• [Extracted records]:
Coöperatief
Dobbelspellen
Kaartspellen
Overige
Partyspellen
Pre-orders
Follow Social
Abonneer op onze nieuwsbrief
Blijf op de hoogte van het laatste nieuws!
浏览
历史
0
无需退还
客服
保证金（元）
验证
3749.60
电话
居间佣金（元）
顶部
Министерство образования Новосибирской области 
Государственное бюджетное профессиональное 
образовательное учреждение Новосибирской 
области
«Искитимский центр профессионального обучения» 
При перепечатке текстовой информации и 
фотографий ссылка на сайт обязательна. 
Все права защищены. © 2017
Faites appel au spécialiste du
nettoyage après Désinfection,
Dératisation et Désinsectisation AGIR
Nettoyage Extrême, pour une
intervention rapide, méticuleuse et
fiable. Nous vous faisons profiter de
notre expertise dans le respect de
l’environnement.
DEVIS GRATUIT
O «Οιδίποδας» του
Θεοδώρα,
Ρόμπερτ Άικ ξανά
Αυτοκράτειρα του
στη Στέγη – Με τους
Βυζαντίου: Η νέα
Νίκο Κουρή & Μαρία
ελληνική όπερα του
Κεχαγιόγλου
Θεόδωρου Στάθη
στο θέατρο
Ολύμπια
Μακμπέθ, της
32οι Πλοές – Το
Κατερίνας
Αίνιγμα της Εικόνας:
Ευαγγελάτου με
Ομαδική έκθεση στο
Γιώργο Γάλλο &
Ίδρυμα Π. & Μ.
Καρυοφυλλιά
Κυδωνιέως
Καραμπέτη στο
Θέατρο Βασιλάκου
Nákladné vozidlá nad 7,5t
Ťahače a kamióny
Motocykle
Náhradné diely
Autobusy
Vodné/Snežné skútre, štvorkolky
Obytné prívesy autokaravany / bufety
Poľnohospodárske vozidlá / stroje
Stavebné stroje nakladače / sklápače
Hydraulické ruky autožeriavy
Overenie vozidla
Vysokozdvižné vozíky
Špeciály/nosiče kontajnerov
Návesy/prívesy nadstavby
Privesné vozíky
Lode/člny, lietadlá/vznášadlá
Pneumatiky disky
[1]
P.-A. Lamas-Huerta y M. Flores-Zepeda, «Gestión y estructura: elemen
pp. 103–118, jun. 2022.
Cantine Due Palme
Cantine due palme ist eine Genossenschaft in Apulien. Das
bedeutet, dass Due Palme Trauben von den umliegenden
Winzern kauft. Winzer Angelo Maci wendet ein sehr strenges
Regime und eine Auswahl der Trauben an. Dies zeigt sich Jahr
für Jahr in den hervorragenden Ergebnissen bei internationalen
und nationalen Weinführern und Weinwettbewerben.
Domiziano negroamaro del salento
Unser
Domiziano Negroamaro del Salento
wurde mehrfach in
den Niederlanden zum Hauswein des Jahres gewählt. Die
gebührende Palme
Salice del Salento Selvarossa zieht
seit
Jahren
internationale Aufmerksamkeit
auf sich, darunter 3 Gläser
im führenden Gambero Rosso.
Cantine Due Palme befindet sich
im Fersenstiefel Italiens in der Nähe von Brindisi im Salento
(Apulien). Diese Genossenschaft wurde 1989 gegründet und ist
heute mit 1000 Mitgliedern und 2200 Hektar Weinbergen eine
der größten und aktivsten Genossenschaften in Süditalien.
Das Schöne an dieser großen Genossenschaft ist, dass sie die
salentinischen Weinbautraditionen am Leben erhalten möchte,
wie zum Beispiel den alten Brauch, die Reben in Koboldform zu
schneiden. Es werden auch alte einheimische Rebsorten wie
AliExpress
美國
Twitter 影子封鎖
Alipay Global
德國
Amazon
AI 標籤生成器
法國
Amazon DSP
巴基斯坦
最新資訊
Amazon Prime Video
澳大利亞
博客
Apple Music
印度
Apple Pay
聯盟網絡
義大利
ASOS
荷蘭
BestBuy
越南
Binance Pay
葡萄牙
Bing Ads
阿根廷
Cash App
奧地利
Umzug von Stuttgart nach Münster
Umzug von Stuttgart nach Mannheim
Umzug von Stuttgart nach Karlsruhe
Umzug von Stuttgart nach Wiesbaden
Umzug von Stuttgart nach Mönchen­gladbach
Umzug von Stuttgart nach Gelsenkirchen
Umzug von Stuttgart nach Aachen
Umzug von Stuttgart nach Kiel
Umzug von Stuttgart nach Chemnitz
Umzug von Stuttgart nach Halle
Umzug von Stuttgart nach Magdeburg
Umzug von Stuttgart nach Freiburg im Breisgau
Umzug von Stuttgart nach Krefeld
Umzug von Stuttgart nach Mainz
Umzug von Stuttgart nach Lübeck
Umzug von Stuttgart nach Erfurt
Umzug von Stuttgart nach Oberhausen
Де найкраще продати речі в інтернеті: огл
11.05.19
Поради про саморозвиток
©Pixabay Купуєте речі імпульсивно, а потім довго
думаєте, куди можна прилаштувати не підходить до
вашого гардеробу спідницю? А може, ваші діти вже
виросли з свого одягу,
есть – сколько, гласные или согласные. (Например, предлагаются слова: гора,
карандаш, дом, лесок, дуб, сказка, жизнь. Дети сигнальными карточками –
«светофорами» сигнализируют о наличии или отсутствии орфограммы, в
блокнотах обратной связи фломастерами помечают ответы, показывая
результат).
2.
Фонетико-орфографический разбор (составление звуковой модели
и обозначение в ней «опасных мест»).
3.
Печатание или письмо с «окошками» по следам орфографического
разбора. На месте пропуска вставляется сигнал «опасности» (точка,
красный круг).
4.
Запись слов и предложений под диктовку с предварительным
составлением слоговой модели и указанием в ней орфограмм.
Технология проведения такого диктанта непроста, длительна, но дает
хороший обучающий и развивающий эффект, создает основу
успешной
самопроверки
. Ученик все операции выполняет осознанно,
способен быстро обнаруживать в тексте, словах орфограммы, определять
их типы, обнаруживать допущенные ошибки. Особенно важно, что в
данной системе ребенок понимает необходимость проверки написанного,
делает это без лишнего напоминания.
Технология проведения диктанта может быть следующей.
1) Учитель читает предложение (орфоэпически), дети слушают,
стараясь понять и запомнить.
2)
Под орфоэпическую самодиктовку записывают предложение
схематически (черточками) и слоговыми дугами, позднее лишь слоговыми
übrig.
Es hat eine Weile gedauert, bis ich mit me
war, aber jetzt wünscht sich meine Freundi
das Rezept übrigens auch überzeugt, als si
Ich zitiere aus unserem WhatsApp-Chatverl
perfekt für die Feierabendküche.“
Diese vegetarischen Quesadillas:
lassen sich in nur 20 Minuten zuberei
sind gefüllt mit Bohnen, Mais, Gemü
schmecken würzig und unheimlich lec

• [What is required]:
Convert the records into a Markdown table with the columns n and Line, starting at the first line and ending at the line that contains "Государственное бюджетное профессиональное". Number each row and leave out blank lines.

• [Solution to this exercise]:
| n | Line |
|---|---|
| 1 | Coöperatief |
| 2 | Dobbelspellen |
| 3 | Kaartspellen |
| 4 | Overige |
| 5 | Partyspellen |
| 6 | Pre-orders |
| 7 | Follow Social |
| 8 | Abonneer op onze nieuwsbrief |
| 9 | Blijf op de hoogte van het laatste nieuws! |
| 10 | 浏览 |
| 11 | 历史 |
| 12 | 0 |
| 13 | 无需退还 |
| 14 | 客服 |
| 15 | 保证金（元） |
| 16 | 验证 |
| 17 | 3749.60 |
| 18 | 电话 |
| 19 | 居间佣金（元） |
| 20 | 顶部 |
| 21 | Министерство образования Новосибирской области  |
| 22 | Государственное бюджетное профессиональное  |